Trinitas Capital Management is CLO XXII is preparing to issue a $402 million in collateralized loan obligations (CLO), secured by a pool of senior secured, leveraged loans that are concentrated in the software industry.
At least 75.0% of the leveraged loan borrowers must be based in Canada or the United States, and no more than 60% of the loans can be considered covenant-lite, according to S&P Global Ratings, which plans to assign ratings to the notes.
There is some variation in the benchmarks of the underlying collateral and the notes that the trust will issue, as the industry continues to manage the shift away from Libor. They'll have to shift away from Libor in June 2023, when new rates will no longer be published. Mainly, all or some of the notes that Trinitas will issue are benchmarked over the Secured Overnight Financing Rate, S&P said. As for the collateral, meanwhile, the majority of the corporate loans are still paying a margin over LIBOR.
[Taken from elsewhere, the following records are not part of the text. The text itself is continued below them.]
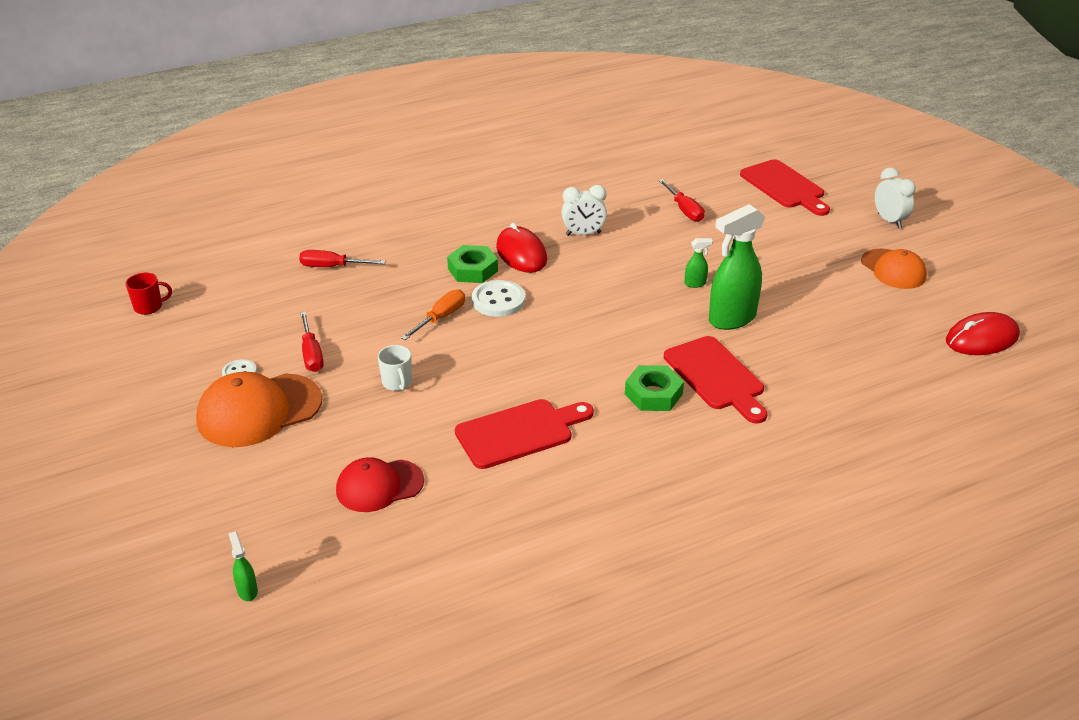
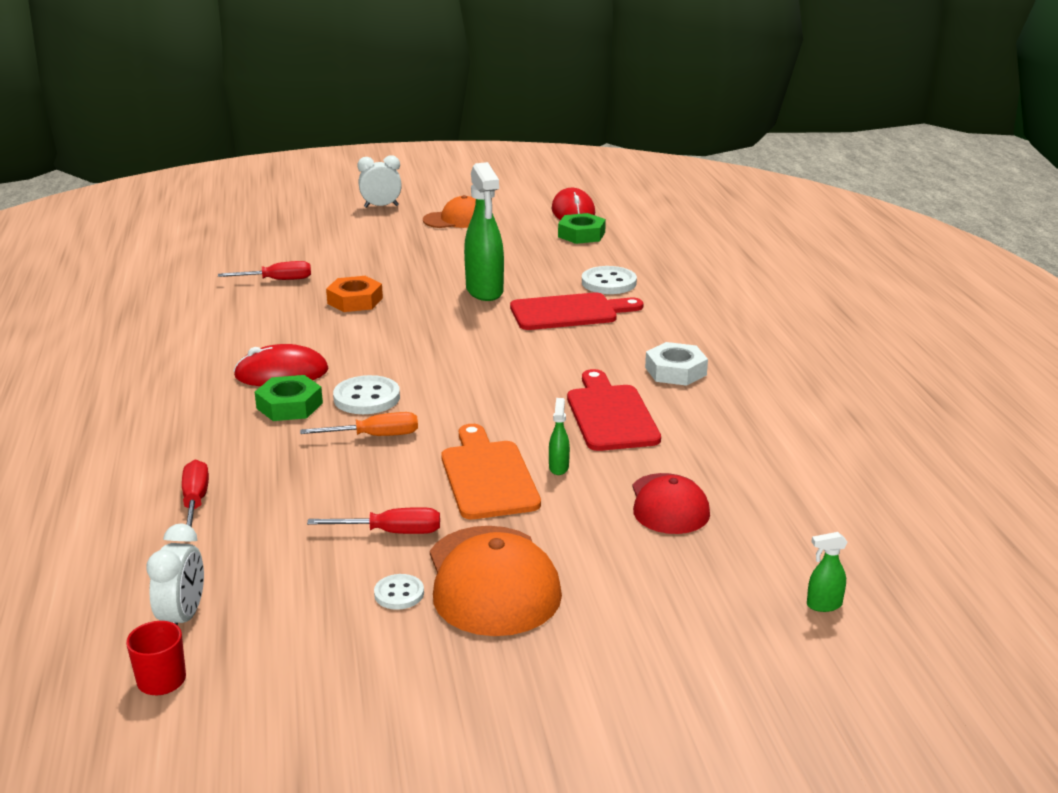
camera: 75 degrees left, 10 degrees down
(332, 267) = (195, 502): red screwdriver -> red screwdriver turned 150 degrees clockwise
(397, 383) = (487, 476): white mug -> orange cutting board
(441, 318) = (375, 436): orange screwdriver -> orange screwdriver turned 120 degrees clockwise
(583, 234) = (273, 335): white clock -> white clock (183, 617)
(623, 462) = (675, 371): none -> white nut
(653, 394) = (580, 343): green nut -> green nut (581, 235)
(668, 255) = (355, 301): none -> orange nut
(695, 284) = (415, 297): green spray bottle -> green spray bottle (558, 467)
(784, 186) = (281, 232): red cutting board -> none
(804, 392) = (609, 283): none -> white button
On average, the collateral in Trinitas CLO XXII has a lower portfolio turnover rate of 9.4% over the last 12 months, compared with 12.6%, according to S&P. Further, and on an average basis, Trinitas has an average overlap in collateral composition of 50.41%, which is lower than the average of 60.46% for all CLO 2.0 transactions rated by S&P.
Among the deal's main credit metrics is a total leverage level of 8.95%, and a 'BBB' subordination level of 13.03%. It has a weighted average (WA) cost of debt of 2.58%, which is higher compared with other broadly syndicated CLOs than deals rated in the three months leading up to March 31, 2023, said S&P.
The pool will have an average senior overcollateralization cushion of 10.33% at the transaction's closing date. Overall, however, S&P notes that the portfolio has a lower WA spread and lower available excess spread, which it says indicates a weaker underlying portfolio, from a cash flow perspective.
By press time, Trinitas Capital Management had $15 billion in total CLO assets under management.